Saturday, October 23, 2010

Masquerade by Nancy Moser

At the age of 19, Charlotte “Lottie” Gleason is spoiled, rich and nearly engaged to Conrad Tremaine, the son of a wealthy merchant in America. Lottie openly acknowledges that she likes her self-centered lifestyle, but desires true love over an arranged marriage to a wealthy young man. When Lottie and her maid, Dora Connors, travel from Wiltshire to America for the purpose of Lottie meeting Conrad, Lottie convinces Dora to swap places with her. Lottie will go to Dora's distant family relation and Dora will masquerade as Charlotte Gleason. But the plan does not go as smoothly as Lottie anticipated and soon Lottie is destitute with no job and no family. All of the sudden, marrying Conrad Tremaine and all of his money does not sound like such a bad idea. But what about Dora? Does she truly love Conrad Tremaine? What will become of her and Conrad if her true identity is revealed?

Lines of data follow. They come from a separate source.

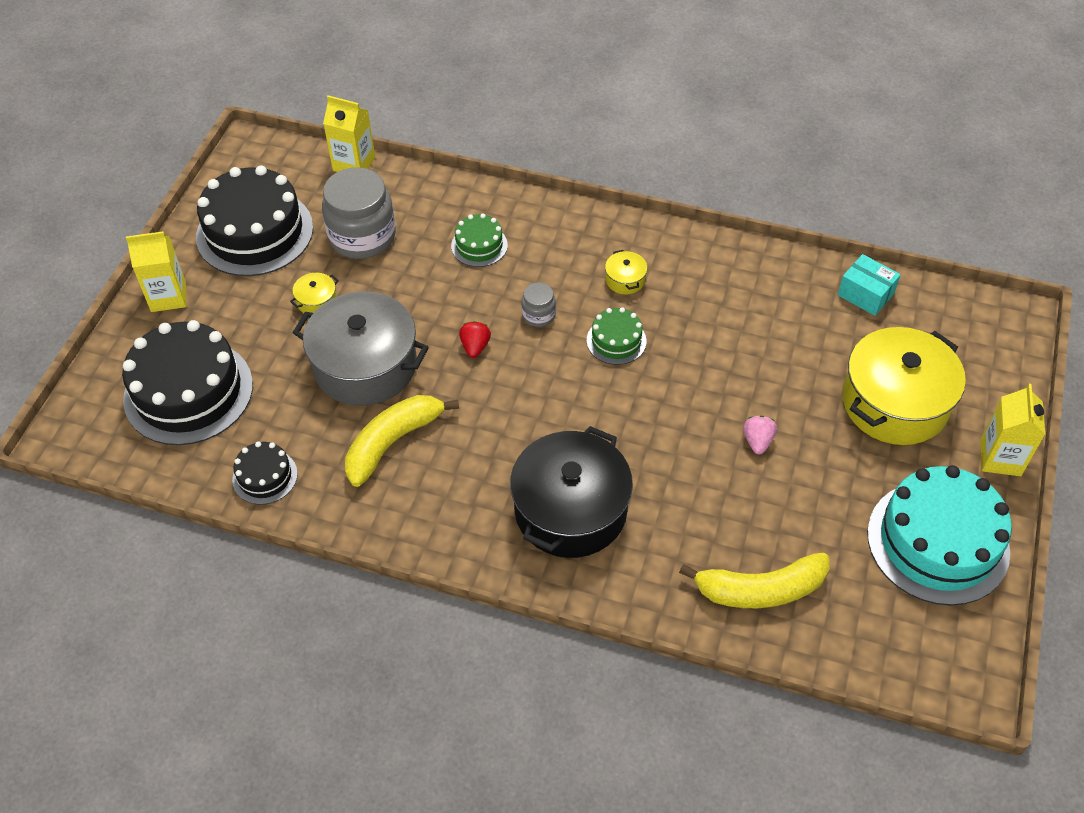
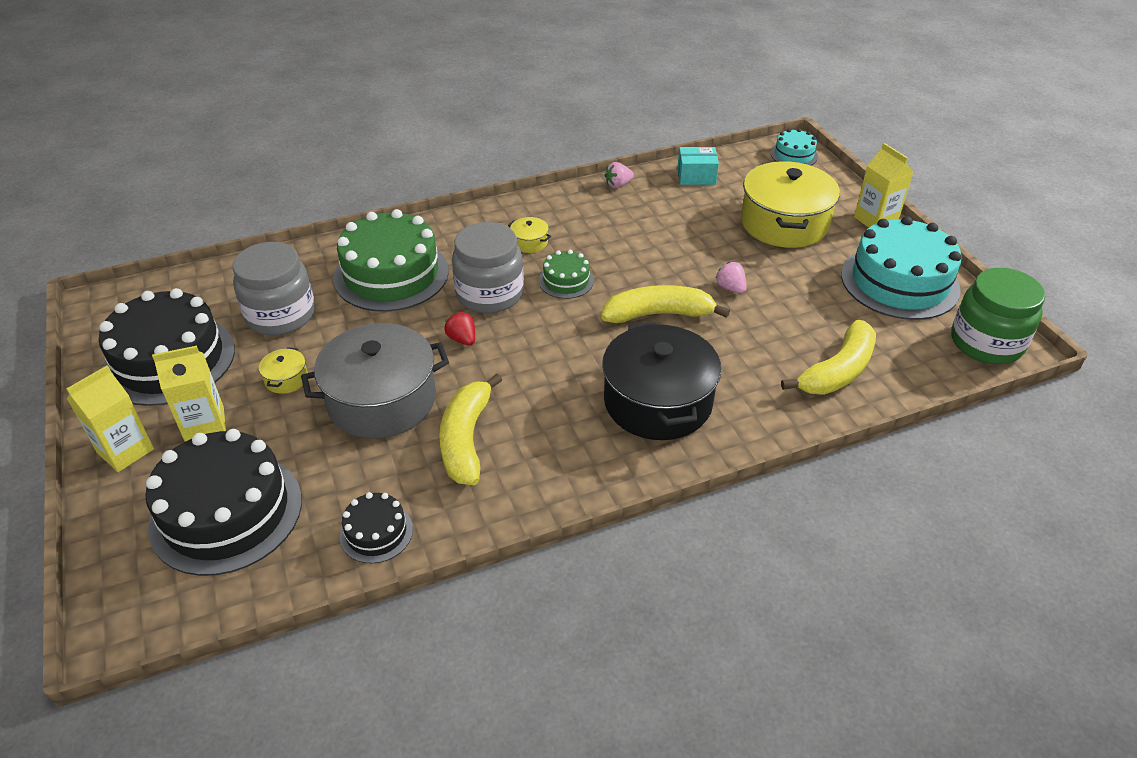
camera: 40 degrees left, 10 degrees down
(354, 164) = (219, 271): yellow carton -> yellow carton (204, 424)
(479, 245) = (391, 274): green cake -> green cake, size x2.08
(538, 315) = (489, 294): grey jar -> grey jar, size x2.11
(661, 426) = (658, 314): none -> yellow banana
(774, 260) = (618, 185): none -> pink strawberry
(946, 662) = (986, 343): none -> green jar
(1005, 327) = (794, 155): none -> turquoise cake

Overall, Masquerade was an entertaining book to read. The plot moved at a good pace and some of the twists were pleasantly unexpected. The depictions about the lives of the immigrants and the poor class of people were intriguing and seemed realistic. However, I did not like the character of Lottie Gleason from beginning to end. I suppose that in the beginning, she is not meant to be likeable, but even as she went through her change of heart, I still did not like her. As she was one of the main two characters, this meant that a substantial amount of the book was about her. On the other hand, Dora, Conrad, Sven, Dr. Greenfield and the Scarpellis were very likeable and entertaining. This is, of course, a personal preference about characters. I would not discourage anyone from buying the book based on this, but I would suggest renting it from the library first.

Disclosure of Material Connection: I received this book free from Bethany House Publishers as part of their Blogger Review Program. I was not required to write a positive review. The opinions I have expressed are my own. I am disclosing this in accordance with the Federal Trade Commission’s 16 CFR, Part 255: "Guides Concerning the Use of Endorsements and Testimonials in Advertising."